After this he pressed me earnestly, and in the most affectionate manner, not to play the young man, nor to precipitate myself into miseries which nature, and the station of life I was born in, seemed to have provided against; that I was under no necessity of seeking my bread; that he would do well for me, and endeavour to enter me fairly into the station of life which he had just been recommending to me; and that if I was not very easy and happy in the world, it must be my mere fate or fault that must hinder it; and that he should have nothing to answer for, having thus discharged his duty in warning me against measures which he knew would be to my hurt; in a word, that as he would do very kind things for me if I would stay and settle at home as he directed, so he would not have so much hand in my misfortunes as to give me any encouragement to go away… and though he said he would not cease to pray for me, yet he would venture to say to me, that if I did take this foolish step, God would not bless me, and I should have leisure hereafter to reflect upon having neglected his counsel when there might be none to assist in my recovery…

I observed the tears run down his face very plentifully… he was so moved that he broke off the discourse, and told me his heart was so full he could say no more to me…

I resolved not to think of going abroad any more, but to settle at home according to my father’s desire. But alas! a few days wore it all off; and, in short, to prevent any of my father’s further importunities, in a few weeks after I resolved to run quite away from him…

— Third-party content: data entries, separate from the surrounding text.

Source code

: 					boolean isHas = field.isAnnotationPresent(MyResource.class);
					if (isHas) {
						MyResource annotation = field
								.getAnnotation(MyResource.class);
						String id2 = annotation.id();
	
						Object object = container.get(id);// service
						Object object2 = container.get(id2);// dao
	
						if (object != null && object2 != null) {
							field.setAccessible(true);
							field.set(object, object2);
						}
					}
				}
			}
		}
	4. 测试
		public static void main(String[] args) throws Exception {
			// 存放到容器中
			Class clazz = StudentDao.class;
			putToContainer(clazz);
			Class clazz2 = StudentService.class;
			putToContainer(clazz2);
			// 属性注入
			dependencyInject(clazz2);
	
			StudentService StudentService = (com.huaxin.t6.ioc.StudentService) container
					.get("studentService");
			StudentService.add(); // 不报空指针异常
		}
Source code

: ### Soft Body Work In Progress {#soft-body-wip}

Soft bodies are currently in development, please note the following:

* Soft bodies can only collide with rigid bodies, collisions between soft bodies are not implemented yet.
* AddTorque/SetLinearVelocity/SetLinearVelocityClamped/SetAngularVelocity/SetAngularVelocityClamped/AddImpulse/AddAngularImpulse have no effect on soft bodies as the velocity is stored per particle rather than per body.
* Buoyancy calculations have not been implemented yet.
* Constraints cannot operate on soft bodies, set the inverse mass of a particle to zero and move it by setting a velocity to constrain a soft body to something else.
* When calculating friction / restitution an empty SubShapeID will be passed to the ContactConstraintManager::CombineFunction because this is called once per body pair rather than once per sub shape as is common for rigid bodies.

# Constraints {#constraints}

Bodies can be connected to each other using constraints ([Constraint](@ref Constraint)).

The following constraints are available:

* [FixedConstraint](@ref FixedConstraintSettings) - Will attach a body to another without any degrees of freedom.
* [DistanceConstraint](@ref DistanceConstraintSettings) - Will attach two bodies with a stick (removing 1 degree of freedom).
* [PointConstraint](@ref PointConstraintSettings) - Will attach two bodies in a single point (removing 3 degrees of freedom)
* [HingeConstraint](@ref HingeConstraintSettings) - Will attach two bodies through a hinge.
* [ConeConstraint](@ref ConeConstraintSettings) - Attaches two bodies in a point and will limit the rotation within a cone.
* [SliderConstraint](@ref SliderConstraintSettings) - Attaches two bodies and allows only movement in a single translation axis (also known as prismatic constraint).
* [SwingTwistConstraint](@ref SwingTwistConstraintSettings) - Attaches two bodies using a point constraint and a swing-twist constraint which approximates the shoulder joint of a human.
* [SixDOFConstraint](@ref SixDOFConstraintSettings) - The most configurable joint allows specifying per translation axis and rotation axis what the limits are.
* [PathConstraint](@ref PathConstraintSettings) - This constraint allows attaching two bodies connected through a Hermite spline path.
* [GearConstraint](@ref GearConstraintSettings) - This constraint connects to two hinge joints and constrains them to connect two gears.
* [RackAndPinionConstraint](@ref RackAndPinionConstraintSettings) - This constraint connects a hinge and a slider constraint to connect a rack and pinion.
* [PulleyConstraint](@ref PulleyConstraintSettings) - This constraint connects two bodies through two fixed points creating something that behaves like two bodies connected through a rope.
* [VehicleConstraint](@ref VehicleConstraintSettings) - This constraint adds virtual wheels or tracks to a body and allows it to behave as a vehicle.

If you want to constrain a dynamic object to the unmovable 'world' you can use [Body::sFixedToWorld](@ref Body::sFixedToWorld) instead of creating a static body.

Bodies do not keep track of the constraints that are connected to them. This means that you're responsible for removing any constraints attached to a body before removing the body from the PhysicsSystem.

It was not till almost a year after this that I broke loose, though, in the meantime, I continued obstinately deaf to all proposals of settling to business, and frequently expostulated with my father and mother about their being so positively determined against what they knew my inclinations prompted me to. But being one day at Hull, where I went casually, and without any purpose of making an elopement at that time; but, I say, being there, and one of my companions being about to sail to London in his father’s ship, and prompting me to go with them with the common allurement of seafaring men, that it should cost me nothing for my passage, I consulted neither father nor mother any more, nor so much as sent them word of it; but leaving them to hear of it as they might, without asking God’s blessing or my father’s, without any consideration of circumstances or consequences, and in an ill hour, God knows, on the 1st of September 1651, I went on board a ship bound for London.

I didn’t know I didn’t fit in or anything like that. I just couldn’t stay put in the face of everything. Defoe nailed it.